Paul Yee joins from the parent company of Method soap.

New Stitch Fix Chief Financial Officer Paul Yee
Paul Yee is the new chief financial officer at Stitch Fix.
Stitch Fix
Jason Del Rey has been a business journalist for 15 years and has covered Amazon, Walmart, and the e-commerce industry for the last decade. He was a senior correspondent at Vox.

Stitch Fix, the fast-growing online retailer that ships personalized fashion assortments to customers’ doors, has hired a new chief financial officer who many industry insiders believe will soon guide the company to an IPO.

Paul Yee was most recently the global chief financial officer at People Against Dirty, the parent company of the household product brand Method.

Before that, Yee served as the vice president of finance and investor relations at Peet’s Coffee; he has also worked at Gap and Old Navy. Yee is filling a role that appears to have been vacant since former CFO Michelle Weaver left the company late last year.

At Stitch Fix, Yee is joining a company that appears to be on a fast track to an IPO. The company recently said that it recorded revenue of $730 million in its last fiscal year — just its fifth year of operation — which ended almost a year ago.
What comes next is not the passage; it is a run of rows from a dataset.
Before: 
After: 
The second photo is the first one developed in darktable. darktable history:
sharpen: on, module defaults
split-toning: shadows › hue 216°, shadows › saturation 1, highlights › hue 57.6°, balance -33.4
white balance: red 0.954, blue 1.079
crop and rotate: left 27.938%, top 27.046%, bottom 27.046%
Unlike many venture-backed e-commerce startups, Stitch Fix has been profitable for several years, the company recently said. Stitch Fix has raised $42 million in funding, but hasn’t taken on a new investment since 2014.

A spokesperson declined to comment on an IPO, but the company appears to be in a position to file as soon as this year.

Run by founder and CEO Katrina Lake, Stitch Fix is essentially building a modern version of a department store as traditional ones are closing locations left and right.

The company asks shoppers to fill out a style profile and then sends them a box of five articles of clothing and accessories that its algorithm and human stylists have chosen for them. Stitch Fix charges a $20 styling fee for each shipment, but it can be used toward a purchase of anything in the box. Customers ship back what they don’t want at no extra charge.

The company began by selling women’s clothing; it added a men’s offering last year. Stitch Fix sells its own private-label brands as well as other mid-priced labels, and is starting to add higher-end name brands to its women’s service, too.